Pesquisador desafia versão histórica e traz novo protagonista ao cenário do futebol

Pesquisa revela que Miguel do Carmo foi o primeiro jogador negro do futebol no Brasil, desafiando versões anteriores.
A Ponte Preta e seu legado no futebol brasileiro
A Ponte Preta, tradicional clube de Campinas, é reconhecida por ter escrito um capítulo importante na história do futebol brasileiro. De acordo com a pesquisa do historiador José Moraes dos Santos Neto, Miguel do Carmo foi o primeiro jogador negro a atuar no futebol nacional em 1900. Essa informação foi revelada recentemente e contraria a narrativa estabelecida por Mário Filho em seu clássico “O negro no futebol brasileiro”, que atribuía esse título a Francisco Carregal, do Bangu, em 1905.
A pesquisa que mudou a história
Santos Neto, que desenvolveu seu trabalho no Centro de Memória da Unicamp, baseou sua pesquisa em documentos da Câmara Municipal de Campinas. Ele argumenta que Miguel, filho de escravizados e trabalhador da Companhia Paulista de Estrada de Ferro, foi um dos fundadores do primeiro time da Ponte Preta aos 15 anos. “Ele participou de maneira amadora, como um garoto, da fundação da equipe”, explica o historiador. Essa descoberta não apenas resgata a memória de Miguel, mas também desafia a visão tradicional sobre a inclusão de negros no esporte.
Contexto histórico e social da época
Na época em que Miguel do Carmo começou sua trajetória no futebol, muitos clubes impunham regras que proibia a presença de jogadores negros. Contudo, a Ponte Preta se destacou por sua inclusão, refletindo os ideais de igualdade que permeavam o proletariado da época, influenciado por imigrantes anarquistas. Santos Neto ressalta que a aceitação de Miguel no time se deu em um contexto onde o esporte era predominantemente elitizado em outras partes do Brasil.

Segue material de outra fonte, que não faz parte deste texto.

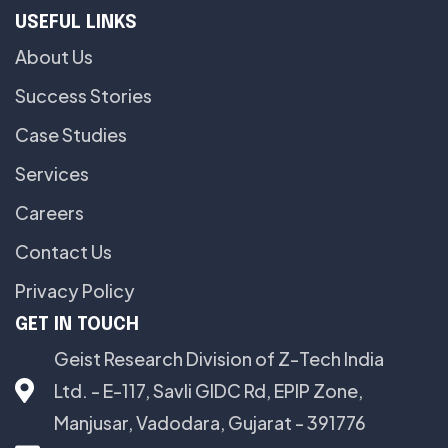
USEFUL LINKS
About Us
Success Stories
Case Studies
Services
Careers
Contact Us
Privacy Policy
GET IN TOUCH
Geist Research Division of Z-Tech India
Ltd. - E-117, Savli GIDC Rd, EPIP Zone,
Manjusar, Vadodara, Gujarat - 391776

A longa espera por reconhecimento
Apesar de seu papel pioneiro, a Ponte Preta levou mais de um século para eleger seu primeiro presidente negro, Sebastião Arcanjo, em 2019. Esse fato evidencia a persistência de desigualdades no esporte e na sociedade brasileira. A história de Miguel do Carmo, embora tenha sido ofuscada por muito tempo, agora emerge como um símbolo de resistência e luta contra o racismo.
Legado e memória familiar
Raquel do Carmo, neta de Miguel, expressou surpresa ao descobrir a importância de sua família na história do futebol. “Nunca imaginamos que ele foi o primeiro negro, foi uma surpresa”, afirmou. Apesar da falta de registros fotográficos e documentais, o interesse pelo futebol permaneceu na família, com três bisnetos de Miguel tentando carreiras profissionais no esporte. Lucas do Carmo, um dos bisnetos, se tornou analista tático, mantendo viva a herança de seu bisavô.
Uma história que ecoa pelo mundo
Em 2003, Santos Neto enviou uma carta à FIFA relatando sua descoberta, que gerou reconhecimento internacional. Em resposta, a organização elogiou os esforços para integrar e combater a discriminação no futebol. Essa história de inclusão e superação continua a inspirar e a desafiar as narrativas históricas estabelecidas, mostrando que o futebol é um reflexo da sociedade e suas transformações.
Conclusão
A história de Miguel do Carmo é um testemunho da luta contra o racismo e a busca por igualdade no futebol brasileiro. Sua trajetória não apenas ilumina o passado, mas também convida a uma reflexão sobre o presente e o futuro do esporte no Brasil, onde ainda há muito a ser feito para garantir a diversidade e inclusão em todas as esferas.